◆ The task
Switch every "chart" in the material to "graph" and change nothing else. Leave the pictures out of your answer.

◆ Data provided
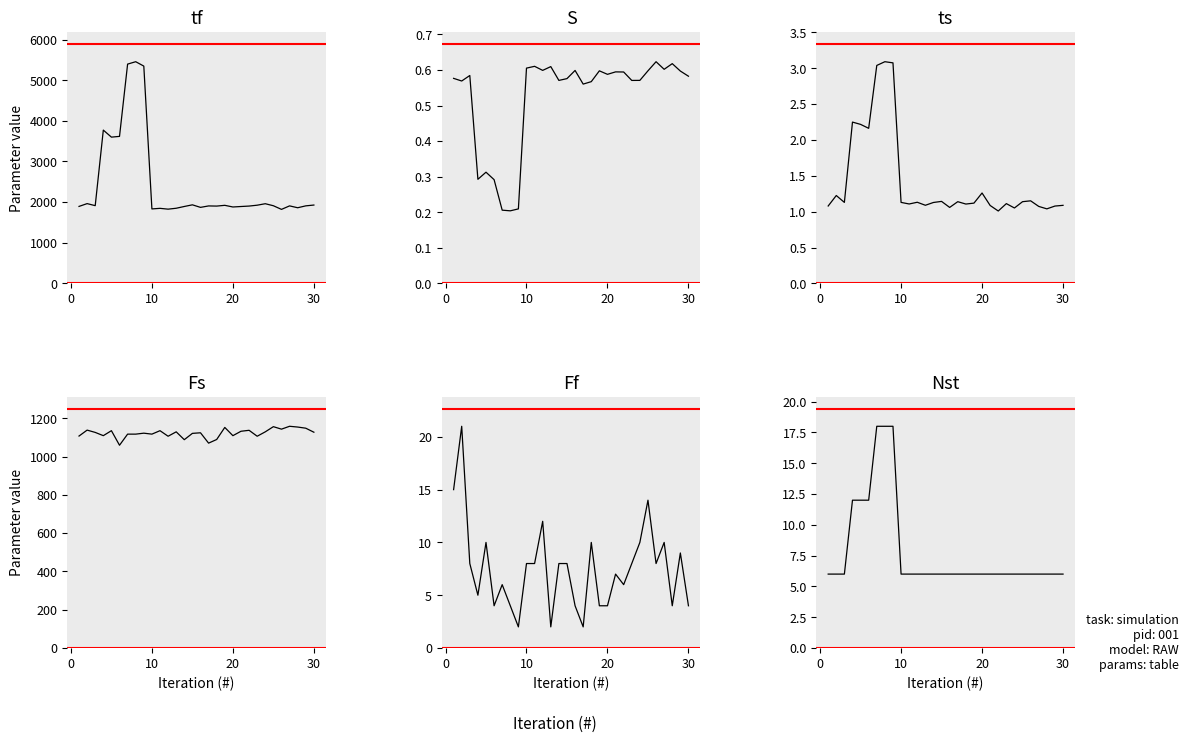

What is the greatest value displayed?

5455.2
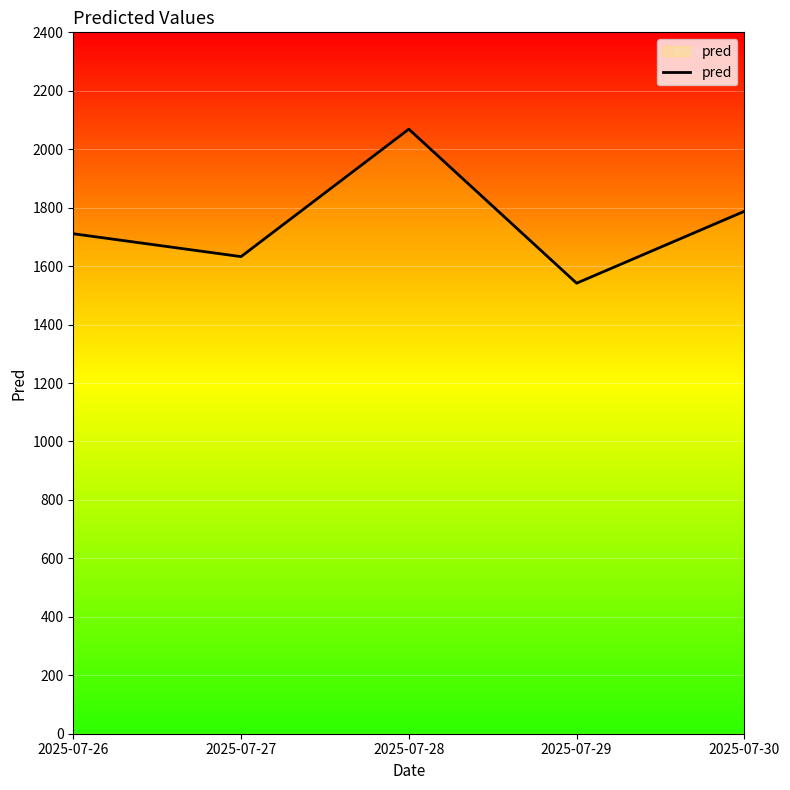

What is the change in value from 2025-07-26 to 2025-07-28?

+357.9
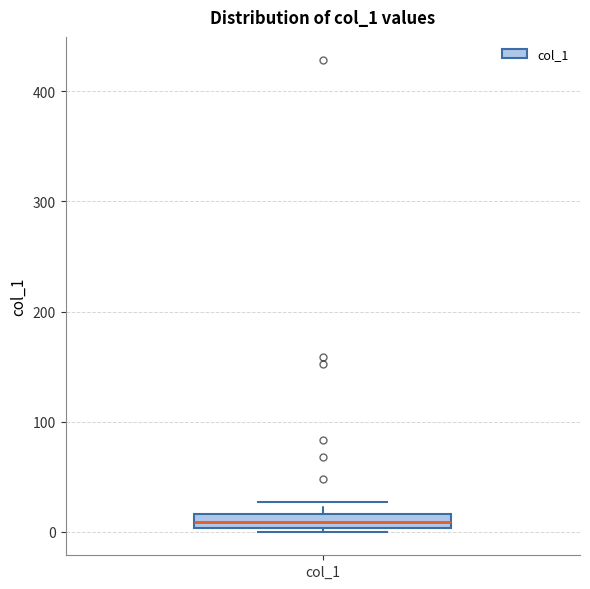

Where does the median line of the box for col_1 sit on the y-axis? The values are not printed on the chart, so give them approximately, as read against the axis.

10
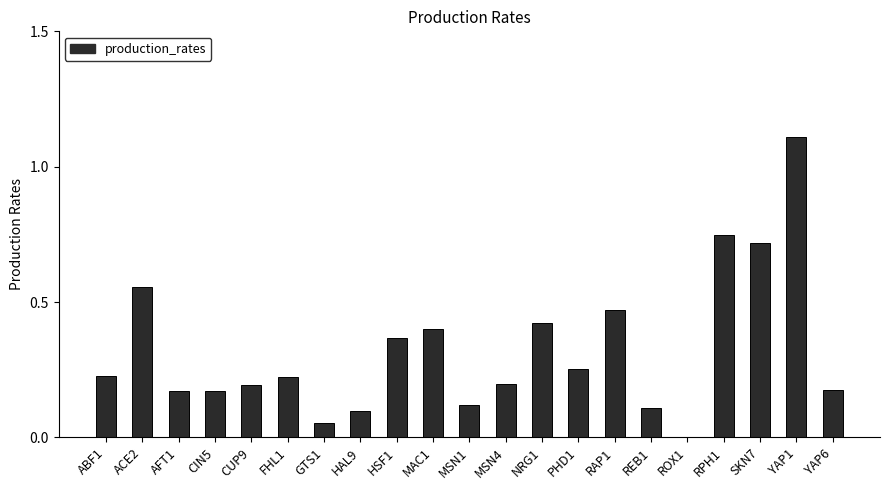

What is the sum of all values?

6.8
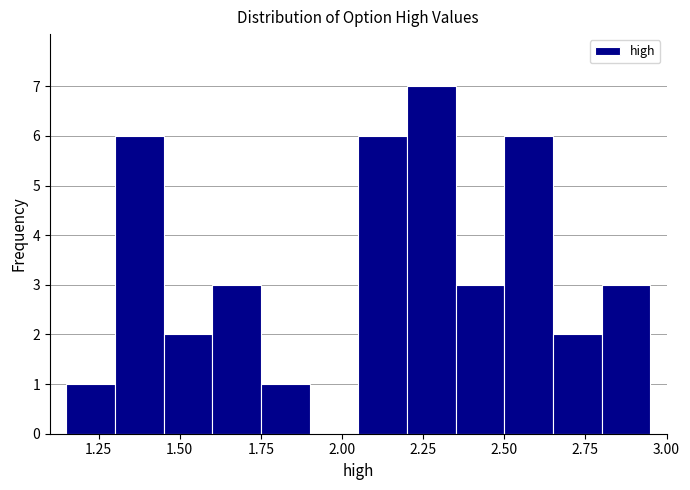

Around what value on the x-axis is the tallest bar? Give the approximate position of its centre, as read against the axis.

2.30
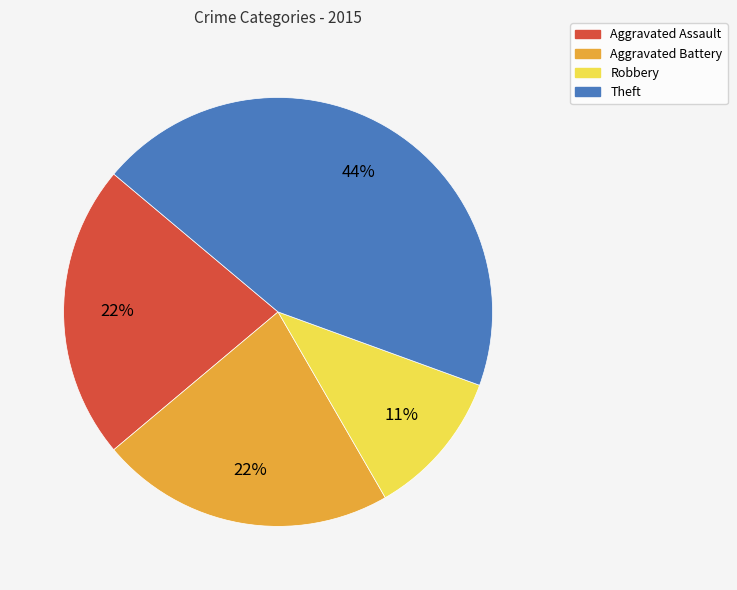

Is there a majority slice in this chart?

No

◆ Exercise response
What is the greatest value displayed?

5455.2

What is the change in value from 2025-07-26 to 2025-07-28?

+357.9

Where does the median line of the box for col_1 sit on the y-axis? The values are not printed on the graph, so give them approximately, as read against the axis.

10

What is the sum of all values?

6.8

Around what value on the x-axis is the tallest bar? Give the approximate position of its centre, as read against the axis.

2.30

Is there a majority slice in this graph?

No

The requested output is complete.